Wondering what the threaded holes on the side are for? According to That-Desktop-User, this piece of copper was salvaged from some medical machine. The threads were apparently used to convey some sort of liquid, so repurposing them for water cooling could be a possibility, and that’s precisely what the user is planning to do next. We’re curiously intrigued to see the results.

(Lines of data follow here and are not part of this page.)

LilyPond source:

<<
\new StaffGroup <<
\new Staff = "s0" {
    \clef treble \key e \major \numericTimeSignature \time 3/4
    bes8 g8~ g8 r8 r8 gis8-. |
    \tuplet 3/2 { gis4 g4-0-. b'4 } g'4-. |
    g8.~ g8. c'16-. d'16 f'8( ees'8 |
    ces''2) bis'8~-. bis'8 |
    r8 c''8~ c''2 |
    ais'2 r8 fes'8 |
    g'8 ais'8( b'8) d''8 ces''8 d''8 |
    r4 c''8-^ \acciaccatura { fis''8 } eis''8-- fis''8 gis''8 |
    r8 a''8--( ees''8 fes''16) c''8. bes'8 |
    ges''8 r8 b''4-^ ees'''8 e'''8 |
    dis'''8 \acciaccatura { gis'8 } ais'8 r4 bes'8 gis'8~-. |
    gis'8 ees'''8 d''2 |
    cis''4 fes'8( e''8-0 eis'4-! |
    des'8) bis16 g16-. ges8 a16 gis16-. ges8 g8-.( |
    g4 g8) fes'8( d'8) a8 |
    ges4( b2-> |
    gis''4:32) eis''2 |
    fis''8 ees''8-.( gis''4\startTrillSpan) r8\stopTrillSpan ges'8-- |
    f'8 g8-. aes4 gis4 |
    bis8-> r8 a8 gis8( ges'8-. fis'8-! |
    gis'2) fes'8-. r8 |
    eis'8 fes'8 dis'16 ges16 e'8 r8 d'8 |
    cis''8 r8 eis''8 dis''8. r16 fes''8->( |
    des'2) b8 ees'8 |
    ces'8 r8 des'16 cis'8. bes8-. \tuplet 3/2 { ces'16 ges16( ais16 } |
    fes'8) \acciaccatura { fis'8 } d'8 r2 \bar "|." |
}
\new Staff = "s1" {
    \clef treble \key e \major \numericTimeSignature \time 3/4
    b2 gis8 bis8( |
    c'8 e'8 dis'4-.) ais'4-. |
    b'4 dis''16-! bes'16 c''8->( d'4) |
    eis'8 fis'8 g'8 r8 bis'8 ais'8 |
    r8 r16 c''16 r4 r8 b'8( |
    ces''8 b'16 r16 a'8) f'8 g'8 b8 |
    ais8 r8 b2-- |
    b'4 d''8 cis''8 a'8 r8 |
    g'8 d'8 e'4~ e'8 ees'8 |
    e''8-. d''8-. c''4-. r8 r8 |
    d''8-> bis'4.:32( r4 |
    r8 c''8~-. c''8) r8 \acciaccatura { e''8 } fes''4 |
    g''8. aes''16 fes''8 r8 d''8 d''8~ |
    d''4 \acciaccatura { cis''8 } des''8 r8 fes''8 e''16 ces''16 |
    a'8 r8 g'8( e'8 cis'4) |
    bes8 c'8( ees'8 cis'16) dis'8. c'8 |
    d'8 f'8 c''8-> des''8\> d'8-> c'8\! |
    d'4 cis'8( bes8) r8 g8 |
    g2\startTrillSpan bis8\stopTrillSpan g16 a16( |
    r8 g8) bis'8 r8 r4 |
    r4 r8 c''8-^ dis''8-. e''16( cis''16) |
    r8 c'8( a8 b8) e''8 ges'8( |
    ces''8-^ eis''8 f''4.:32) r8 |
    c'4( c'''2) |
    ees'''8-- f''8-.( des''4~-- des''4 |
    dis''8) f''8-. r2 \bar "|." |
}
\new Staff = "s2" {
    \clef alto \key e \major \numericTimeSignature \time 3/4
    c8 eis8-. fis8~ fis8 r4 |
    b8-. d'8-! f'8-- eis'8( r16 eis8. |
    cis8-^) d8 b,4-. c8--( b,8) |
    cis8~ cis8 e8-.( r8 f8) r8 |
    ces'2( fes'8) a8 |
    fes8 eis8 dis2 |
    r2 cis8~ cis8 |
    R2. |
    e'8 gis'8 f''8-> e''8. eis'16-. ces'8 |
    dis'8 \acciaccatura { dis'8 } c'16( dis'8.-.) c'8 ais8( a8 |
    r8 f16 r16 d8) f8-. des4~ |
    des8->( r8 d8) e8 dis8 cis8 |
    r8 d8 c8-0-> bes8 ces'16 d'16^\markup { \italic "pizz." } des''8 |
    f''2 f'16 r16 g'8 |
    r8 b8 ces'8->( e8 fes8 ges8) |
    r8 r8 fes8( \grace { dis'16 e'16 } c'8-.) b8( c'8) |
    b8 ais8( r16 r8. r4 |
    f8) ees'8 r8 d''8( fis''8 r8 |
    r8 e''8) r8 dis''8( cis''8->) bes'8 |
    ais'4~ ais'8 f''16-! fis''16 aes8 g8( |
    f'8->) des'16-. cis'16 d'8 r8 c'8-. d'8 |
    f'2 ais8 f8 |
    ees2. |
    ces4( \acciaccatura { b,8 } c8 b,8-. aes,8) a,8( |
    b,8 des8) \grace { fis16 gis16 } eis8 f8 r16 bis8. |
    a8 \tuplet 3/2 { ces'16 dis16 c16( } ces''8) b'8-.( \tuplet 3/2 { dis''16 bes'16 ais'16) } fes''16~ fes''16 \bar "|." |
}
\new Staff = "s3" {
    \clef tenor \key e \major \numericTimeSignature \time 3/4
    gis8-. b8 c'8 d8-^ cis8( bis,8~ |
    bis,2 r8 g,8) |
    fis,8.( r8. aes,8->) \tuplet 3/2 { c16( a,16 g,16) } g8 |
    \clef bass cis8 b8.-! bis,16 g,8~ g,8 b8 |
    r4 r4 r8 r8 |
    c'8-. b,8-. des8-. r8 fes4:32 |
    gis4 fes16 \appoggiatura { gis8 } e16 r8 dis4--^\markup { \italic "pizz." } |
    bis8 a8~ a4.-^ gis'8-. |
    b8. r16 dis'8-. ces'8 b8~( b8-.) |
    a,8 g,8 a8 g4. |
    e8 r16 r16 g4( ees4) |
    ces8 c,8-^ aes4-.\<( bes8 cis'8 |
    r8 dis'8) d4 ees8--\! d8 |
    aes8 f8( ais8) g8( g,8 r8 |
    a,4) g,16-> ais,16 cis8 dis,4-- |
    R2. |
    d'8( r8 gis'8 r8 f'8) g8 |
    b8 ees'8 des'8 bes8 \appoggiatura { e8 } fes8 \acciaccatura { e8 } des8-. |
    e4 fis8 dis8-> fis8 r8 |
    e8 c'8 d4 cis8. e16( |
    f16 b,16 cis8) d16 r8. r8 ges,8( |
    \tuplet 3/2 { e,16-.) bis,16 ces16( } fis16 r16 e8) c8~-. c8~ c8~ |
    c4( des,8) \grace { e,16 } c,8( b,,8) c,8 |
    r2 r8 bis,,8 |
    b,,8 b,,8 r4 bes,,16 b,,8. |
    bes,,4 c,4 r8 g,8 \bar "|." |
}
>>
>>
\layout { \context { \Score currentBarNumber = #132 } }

It goes without saying that this contraption is more for fun than utility, aside from the nightmare of permanently fixing a 3.6kg metal block to a board without bending or breaking it, the lack of any fins surely limits its long-term heat dissipation potential. While it’s always fun to see such homebrew modifications, the moment this copper cylinder hits thermal saturation, there’s every chance it will no longer sustain the CPU until the cylinder itself gets cooled, which may take a while due to the lack of surface area.
Aside from the above, during the brief testing, the CPU most likely operated at maximum frequency since it stayed below the thermal throttle limit, bringing us to another question, which Core i9 chip are we talking about? The user doesn’t specify, meaning it could be an easy-to-cool 35W i9-9900T or a power-hungry 253W i9-13900K. Going by look and layout (multiple M.2 and armoured PCIe slots), we would guess the motherboard is a Gigabyte Z390 Aorus, which happens to be compatible with Intel 9th Gen i9 CPUs.
It is amusing to see how some manage to find new ways to play with their hardware, though this user evidently doesn’t have high hopes for the copper cylinder’s long-term prospects. The mod was posted in r/hardwaregore, a subreddit specifically for ‘broken and gorey hardware.’